Let’s look at what we know, and eliminate possibilities.  You have tried at least two different e-mail clients with the same result, so we can safely eliminate the client as the source of the problem.  You said that you’ve checked your block lists for the account and domain of your realtor.  You verified that the sender is not having any issues sending e-mails, because you’ve been able to receive them on a different e-mail account.  You can send e-mails to and receive e-mails from anybody else.  All-in-all I’d say you’ve done a pretty comprehensive job of eliminating most, if not all of the factors under your span of control, from your e-mail configuration to the software that you’re using to send and receive e-mail.

That leaves only those factors that are outside of your control, and there is lot to consider.  First of all, I suggest that you check with your realtor and make absolutely sure he or she is spelling all the parts of your e-mail address correctly.  If that’s not the problem, we must turn our examination to the path that the e-mail takes while travelling from your realtor to you, because obviously it’s being stopped somewhere along the way.  An e-mail’s journey between two accounts is far more than a single jump from one to the other.  An e-mail goes through multiple servers and over many dozens of network segment hops. The potential exists for it to be interrupted for any number of reasons at any point.  However, the Internet is pretty robust, and rather than simply fail when a problem occurs, it is designed to reroute message traffic to other, functioning paths to ensure network traffic gets through.  Besides, if such a failure occurred, it would affect all network traffic, not just e-mail.  The problem would probably have been detected and corrected long before now.  So, the likelihood of any type of failure along the line being the problem is unlikely indeed.

That leaves only one possible avenue that I’m aware of: the e-mails is being intentionally stopped.  How, and why, you might ask?  Well, in a world where 86% of all e-mail that goes across the Internet is SPAM, there are those server operators that try to do their part to combat this scourge.  They track known sources of SPAM, and when a server or account is identified as being associated with such activity, the account, or even the entire server can get blacklisted, which essentially means all e-mail traffic arriving from that server is refused.  It’s similar to the blocked list you mentioned, but at the server level, and on a far larger scale.

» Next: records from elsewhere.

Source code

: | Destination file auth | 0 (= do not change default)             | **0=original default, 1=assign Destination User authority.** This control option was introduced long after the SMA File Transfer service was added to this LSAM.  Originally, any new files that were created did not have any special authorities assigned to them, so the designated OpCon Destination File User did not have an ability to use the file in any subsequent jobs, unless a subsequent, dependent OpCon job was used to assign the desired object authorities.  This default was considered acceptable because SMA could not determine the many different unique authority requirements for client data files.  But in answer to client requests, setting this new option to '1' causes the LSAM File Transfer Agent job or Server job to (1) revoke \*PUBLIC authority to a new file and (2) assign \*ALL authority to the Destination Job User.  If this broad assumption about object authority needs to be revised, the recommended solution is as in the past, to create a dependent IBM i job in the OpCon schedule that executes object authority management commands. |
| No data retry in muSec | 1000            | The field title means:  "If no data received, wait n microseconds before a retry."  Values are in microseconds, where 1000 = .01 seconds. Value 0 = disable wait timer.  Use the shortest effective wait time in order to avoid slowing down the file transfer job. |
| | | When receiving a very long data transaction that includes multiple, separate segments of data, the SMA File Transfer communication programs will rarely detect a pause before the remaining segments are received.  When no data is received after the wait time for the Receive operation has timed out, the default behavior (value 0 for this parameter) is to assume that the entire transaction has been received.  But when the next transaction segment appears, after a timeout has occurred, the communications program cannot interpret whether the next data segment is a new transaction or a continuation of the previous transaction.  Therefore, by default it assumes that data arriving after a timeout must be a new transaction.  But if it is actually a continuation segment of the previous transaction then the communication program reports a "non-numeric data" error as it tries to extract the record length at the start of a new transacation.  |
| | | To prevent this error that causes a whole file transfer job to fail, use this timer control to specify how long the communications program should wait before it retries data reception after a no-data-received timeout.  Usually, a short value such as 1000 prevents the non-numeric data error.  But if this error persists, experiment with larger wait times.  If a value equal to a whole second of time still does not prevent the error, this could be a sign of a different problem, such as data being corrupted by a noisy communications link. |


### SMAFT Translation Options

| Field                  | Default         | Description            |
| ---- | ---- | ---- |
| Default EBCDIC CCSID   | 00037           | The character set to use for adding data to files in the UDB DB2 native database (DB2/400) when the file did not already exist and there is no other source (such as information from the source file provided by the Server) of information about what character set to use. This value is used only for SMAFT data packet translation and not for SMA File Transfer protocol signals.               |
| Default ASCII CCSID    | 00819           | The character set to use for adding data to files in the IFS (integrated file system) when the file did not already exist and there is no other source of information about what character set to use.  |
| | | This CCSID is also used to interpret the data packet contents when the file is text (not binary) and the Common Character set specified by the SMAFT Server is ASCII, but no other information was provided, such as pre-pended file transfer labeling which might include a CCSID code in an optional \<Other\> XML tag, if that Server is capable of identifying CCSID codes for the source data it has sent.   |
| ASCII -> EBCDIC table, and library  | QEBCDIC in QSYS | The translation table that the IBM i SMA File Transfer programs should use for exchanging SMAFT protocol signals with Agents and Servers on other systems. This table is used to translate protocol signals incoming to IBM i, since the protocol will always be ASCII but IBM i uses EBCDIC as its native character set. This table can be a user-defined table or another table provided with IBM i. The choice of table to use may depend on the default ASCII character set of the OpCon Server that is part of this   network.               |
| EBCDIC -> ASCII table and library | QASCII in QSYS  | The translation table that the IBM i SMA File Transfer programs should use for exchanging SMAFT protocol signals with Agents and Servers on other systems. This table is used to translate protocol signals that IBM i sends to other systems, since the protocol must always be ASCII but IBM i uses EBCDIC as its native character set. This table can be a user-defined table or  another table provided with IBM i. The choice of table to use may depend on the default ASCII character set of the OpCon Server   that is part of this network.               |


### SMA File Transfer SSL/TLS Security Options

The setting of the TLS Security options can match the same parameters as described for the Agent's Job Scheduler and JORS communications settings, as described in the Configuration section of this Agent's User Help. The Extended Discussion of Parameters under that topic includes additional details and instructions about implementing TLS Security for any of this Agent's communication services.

Now, I’m not saying that your realtor is a source of SPAM.  However, by all outward appearances, their account or their domain has blacklisted, possibly at Cox.  I didn’t see any mention in your question that anyone checked to see if Cox itself might be blocking the e-mails, so I suggest you re-engage with Cox customer service and explore that possibility.  Also, consider sending a note to your realtor suggesting they do a little legwork to determine if they have been blacklisted.  Their IT department will know how to do that.